++++ Material provided
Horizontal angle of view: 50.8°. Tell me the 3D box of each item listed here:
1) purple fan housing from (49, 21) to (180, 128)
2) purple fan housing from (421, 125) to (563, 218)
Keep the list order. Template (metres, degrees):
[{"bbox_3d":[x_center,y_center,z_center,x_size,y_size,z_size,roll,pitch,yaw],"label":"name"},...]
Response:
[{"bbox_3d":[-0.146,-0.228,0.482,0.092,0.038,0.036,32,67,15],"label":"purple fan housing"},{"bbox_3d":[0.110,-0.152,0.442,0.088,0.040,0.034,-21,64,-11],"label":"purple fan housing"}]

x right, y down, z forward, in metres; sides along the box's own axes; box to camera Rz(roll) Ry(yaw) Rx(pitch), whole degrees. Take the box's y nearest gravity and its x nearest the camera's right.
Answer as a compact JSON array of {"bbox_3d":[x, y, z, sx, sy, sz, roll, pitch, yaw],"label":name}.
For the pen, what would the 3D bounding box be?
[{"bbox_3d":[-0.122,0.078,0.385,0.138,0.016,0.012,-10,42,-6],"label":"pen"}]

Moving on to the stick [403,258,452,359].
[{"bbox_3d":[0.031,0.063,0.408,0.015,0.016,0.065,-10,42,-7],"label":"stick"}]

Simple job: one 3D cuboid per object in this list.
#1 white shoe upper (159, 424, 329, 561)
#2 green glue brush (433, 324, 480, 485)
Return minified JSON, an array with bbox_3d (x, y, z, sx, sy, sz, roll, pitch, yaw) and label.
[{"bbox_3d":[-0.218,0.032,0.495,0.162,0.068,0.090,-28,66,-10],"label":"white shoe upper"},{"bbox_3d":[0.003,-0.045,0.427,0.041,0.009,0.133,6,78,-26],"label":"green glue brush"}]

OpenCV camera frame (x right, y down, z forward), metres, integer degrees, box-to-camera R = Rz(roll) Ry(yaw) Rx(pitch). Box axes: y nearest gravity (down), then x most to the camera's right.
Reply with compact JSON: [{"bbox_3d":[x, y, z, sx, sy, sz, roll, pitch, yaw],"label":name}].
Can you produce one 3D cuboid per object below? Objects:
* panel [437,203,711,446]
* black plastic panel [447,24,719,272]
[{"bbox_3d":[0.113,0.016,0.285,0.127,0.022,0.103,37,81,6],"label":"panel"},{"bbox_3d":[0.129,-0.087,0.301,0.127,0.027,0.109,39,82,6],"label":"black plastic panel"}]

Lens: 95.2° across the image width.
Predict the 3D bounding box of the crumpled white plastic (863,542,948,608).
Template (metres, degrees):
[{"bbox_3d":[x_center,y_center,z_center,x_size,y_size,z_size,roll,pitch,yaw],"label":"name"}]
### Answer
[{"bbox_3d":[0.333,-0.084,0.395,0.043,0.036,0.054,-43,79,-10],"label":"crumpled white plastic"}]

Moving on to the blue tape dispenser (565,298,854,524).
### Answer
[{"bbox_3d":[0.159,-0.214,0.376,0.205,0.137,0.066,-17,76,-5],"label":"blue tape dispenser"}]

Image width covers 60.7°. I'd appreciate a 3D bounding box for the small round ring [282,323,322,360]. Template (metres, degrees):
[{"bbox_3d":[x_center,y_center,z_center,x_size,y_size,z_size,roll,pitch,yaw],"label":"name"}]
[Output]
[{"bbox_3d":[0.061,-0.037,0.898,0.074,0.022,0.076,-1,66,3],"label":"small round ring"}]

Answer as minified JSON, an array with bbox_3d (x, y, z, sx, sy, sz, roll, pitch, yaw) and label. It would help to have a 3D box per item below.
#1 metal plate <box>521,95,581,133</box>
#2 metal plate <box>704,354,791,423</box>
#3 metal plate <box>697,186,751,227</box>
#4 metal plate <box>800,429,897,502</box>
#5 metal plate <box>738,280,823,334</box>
++++++++
Work item | Each line of the data should be transcribed exactly.

Exercise response |
Horizontal angle of view: 50.8°. Tell me the 3D box of each item listed here:
1) purple fan housing from (49, 21) to (180, 128)
2) purple fan housing from (421, 125) to (563, 218)
Keep the list order. Template (metres, degrees):
[{"bbox_3d":[x_center,y_center,z_center,x_size,y_size,z_size,roll,pitch,yaw],"label":"name"},...]
Response:
[{"bbox_3d":[-0.146,-0.228,0.482,0.092,0.038,0.036,32,67,15],"label":"purple fan housing"},{"bbox_3d":[0.110,-0.152,0.442,0.088,0.040,0.034,-21,64,-11],"label":"purple fan housing"}]

x right, y down, z forward, in metres; sides along the box's own axes; box to camera Rz(roll) Ry(yaw) Rx(pitch), whole degrees. Take the box's y nearest gravity and its x nearest the camera's right.
Answer as a compact JSON array of {"bbox_3d":[x, y, z, sx, sy, sz, roll, pitch, yaw],"label":name}.
For the pen, what would the 3D bounding box be?
[{"bbox_3d":[-0.122,0.078,0.385,0.138,0.016,0.012,-10,42,-6],"label":"pen"}]

Moving on to the stick [403,258,452,359].
[{"bbox_3d":[0.031,0.063,0.408,0.015,0.016,0.065,-10,42,-7],"label":"stick"}]

Simple job: one 3D cuboid per object in this list.
#1 white shoe upper (159, 424, 329, 561)
#2 green glue brush (433, 324, 480, 485)
Return minified JSON, an array with bbox_3d (x, y, z, sx, sy, sz, roll, pitch, yaw) and label.
[{"bbox_3d":[-0.218,0.032,0.495,0.162,0.068,0.090,-28,66,-10],"label":"white shoe upper"},{"bbox_3d":[0.003,-0.045,0.427,0.041,0.009,0.133,6,78,-26],"label":"green glue brush"}]

OpenCV camera frame (x right, y down, z forward), metres, integer degrees, box-to-camera R = Rz(roll) Ry(yaw) Rx(pitch). Box axes: y nearest gravity (down), then x most to the camera's right.
Reply with compact JSON: [{"bbox_3d":[x, y, z, sx, sy, sz, roll, pitch, yaw],"label":name}].
Can you produce one 3D cuboid per object below? Objects:
* panel [437,203,711,446]
* black plastic panel [447,24,719,272]
[{"bbox_3d":[0.113,0.016,0.285,0.127,0.022,0.103,37,81,6],"label":"panel"},{"bbox_3d":[0.129,-0.087,0.301,0.127,0.027,0.109,39,82,6],"label":"black plastic panel"}]

Lens: 95.2° across the image width.
Predict the 3D bounding box of the crumpled white plastic (863,542,948,608).
Template (metres, degrees):
[{"bbox_3d":[x_center,y_center,z_center,x_size,y_size,z_size,roll,pitch,yaw],"label":"name"}]
### Answer
[{"bbox_3d":[0.333,-0.084,0.395,0.043,0.036,0.054,-43,79,-10],"label":"crumpled white plastic"}]

Moving on to the blue tape dispenser (565,298,854,524).
### Answer
[{"bbox_3d":[0.159,-0.214,0.376,0.205,0.137,0.066,-17,76,-5],"label":"blue tape dispenser"}]

Image width covers 60.7°. I'd appreciate a 3D bounding box for the small round ring [282,323,322,360]. Template (metres, degrees):
[{"bbox_3d":[x_center,y_center,z_center,x_size,y_size,z_size,roll,pitch,yaw],"label":"name"}]
[Output]
[{"bbox_3d":[0.061,-0.037,0.898,0.074,0.022,0.076,-1,66,3],"label":"small round ring"}]

Answer as minified JSON, an array with bbox_3d (x, y, z, sx, sy, sz, roll, pitch, yaw) and label. It would help to have a 3D box per item below.
#1 metal plate <box>521,95,581,133</box>
#2 metal plate <box>704,354,791,423</box>
#3 metal plate <box>697,186,751,227</box>
#4 metal plate <box>800,429,897,502</box>
#5 metal plate <box>738,280,823,334</box>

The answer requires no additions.